[What to produce]: The result should be the full listing copied exactly, with no pictures in it.

[The data]:
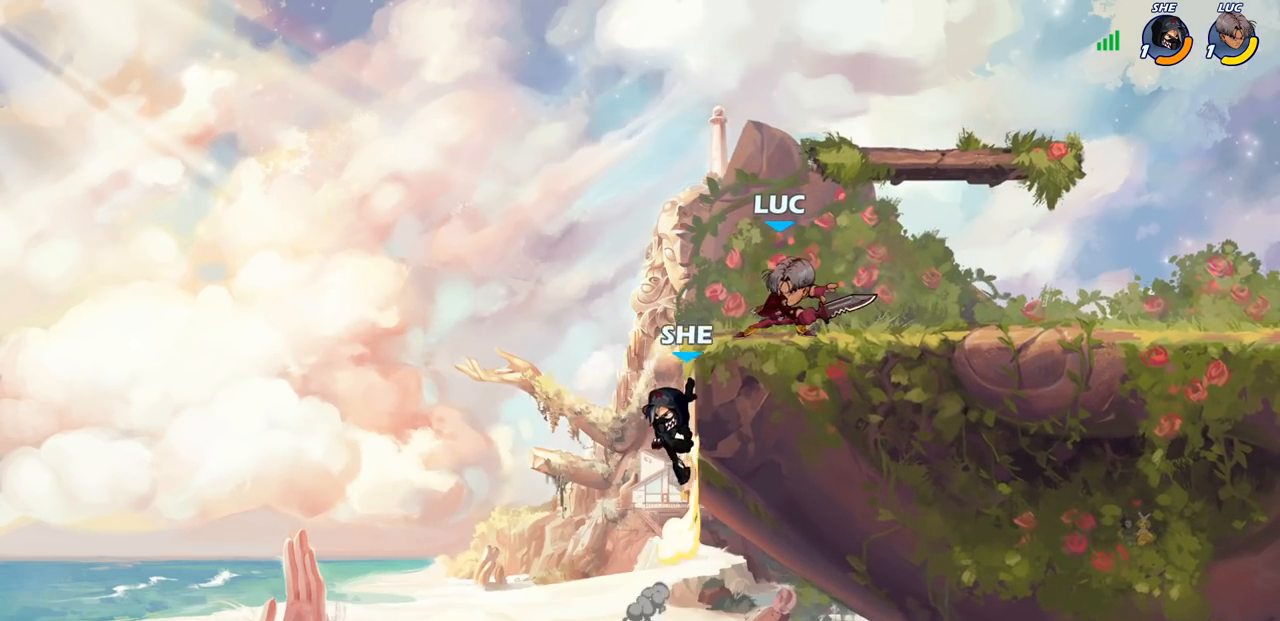
{"buttons": [], "left_stick": "center", "right_stick": "center", "events": [[50, "SQUARE", "up"], [83, "left_stick", "center"]]}
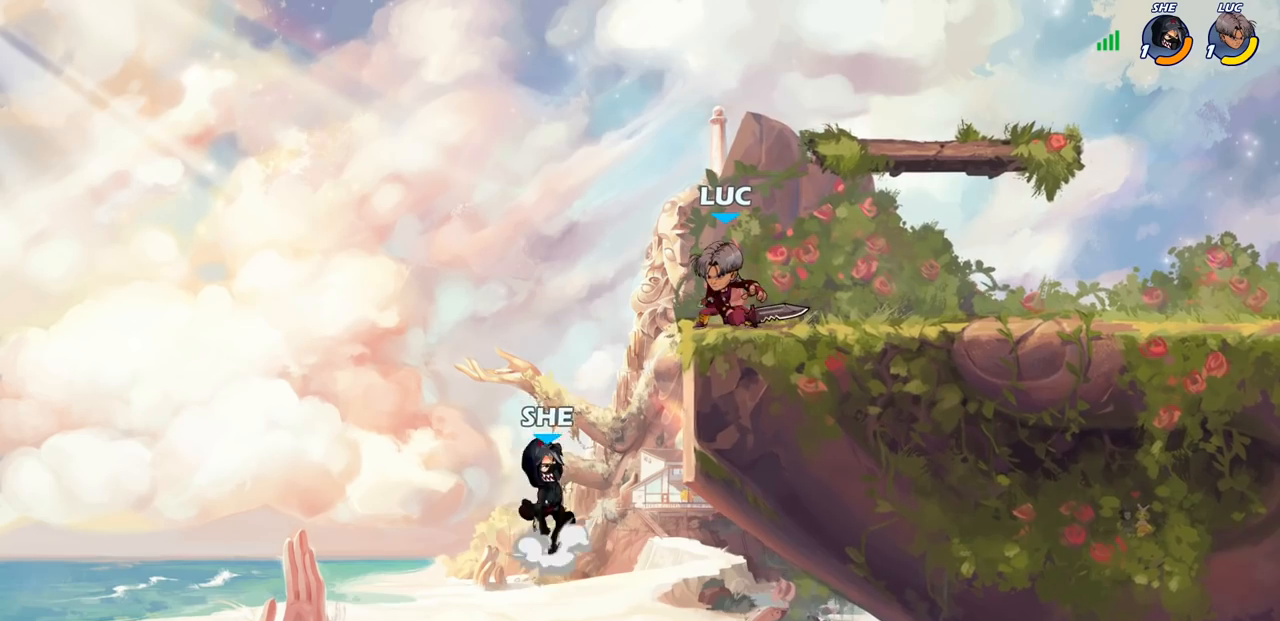
{"buttons": [], "left_stick": "center", "right_stick": "center", "events": [[200, "SQUARE", "down"], [283, "SQUARE", "up"], [367, "SQUARE", "down"], [467, "SQUARE", "up"]]}
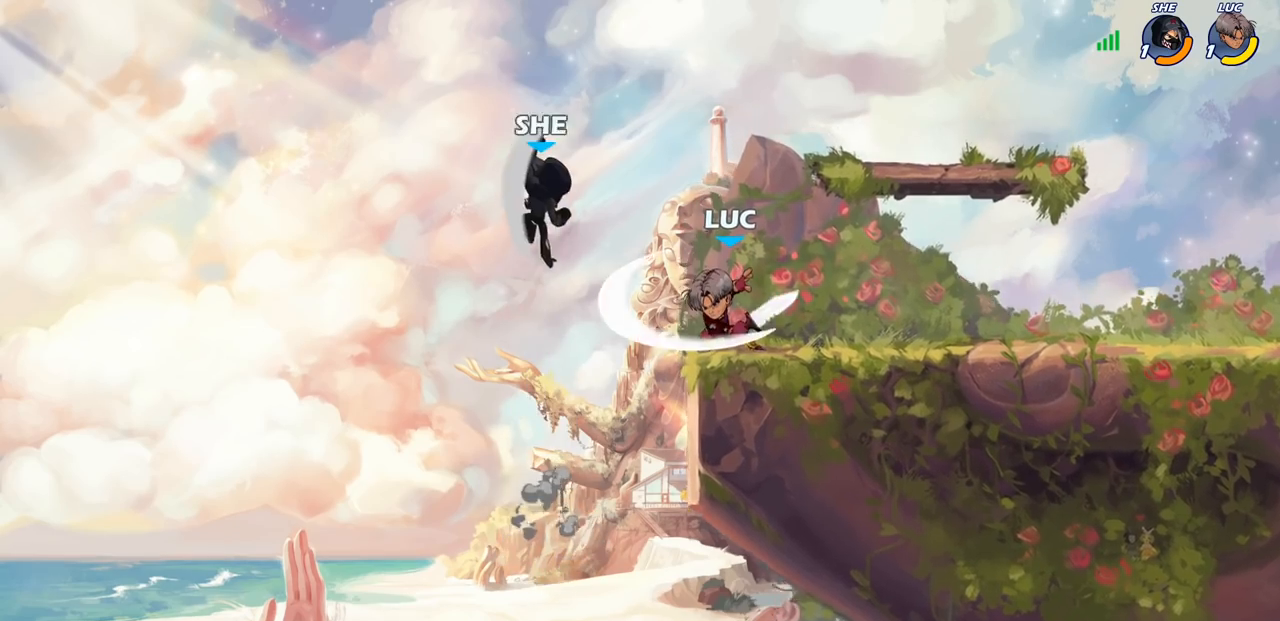
{"buttons": [], "left_stick": "right", "right_stick": "center", "events": [[250, "CROSS", "down"], [333, "CIRCLE", "down"], [350, "CROSS", "up"], [383, "left_stick", "right"], [450, "CIRCLE", "up"]]}
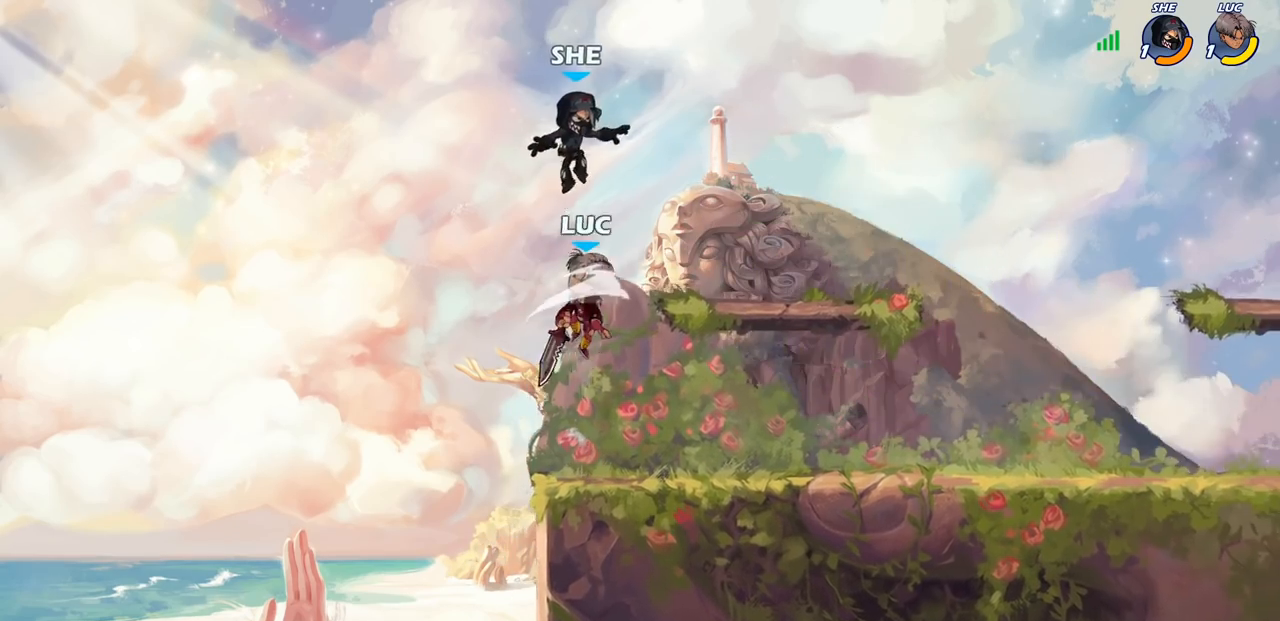
{"buttons": [], "left_stick": "up-right", "right_stick": "center", "events": [[217, "left_stick", "up-right"]]}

[Solution for this problem]:
{"buttons": [], "left_stick": "center", "right_stick": "center", "events": [[50, "SQUARE", "up"], [83, "left_stick", "center"]]}
{"buttons": [], "left_stick": "center", "right_stick": "center", "events": [[200, "SQUARE", "down"], [283, "SQUARE", "up"], [367, "SQUARE", "down"], [467, "SQUARE", "up"]]}
{"buttons": [], "left_stick": "right", "right_stick": "center", "events": [[250, "CROSS", "down"], [333, "CIRCLE", "down"], [350, "CROSS", "up"], [383, "left_stick", "right"], [450, "CIRCLE", "up"]]}
{"buttons": [], "left_stick": "up-right", "right_stick": "center", "events": [[217, "left_stick", "up-right"]]}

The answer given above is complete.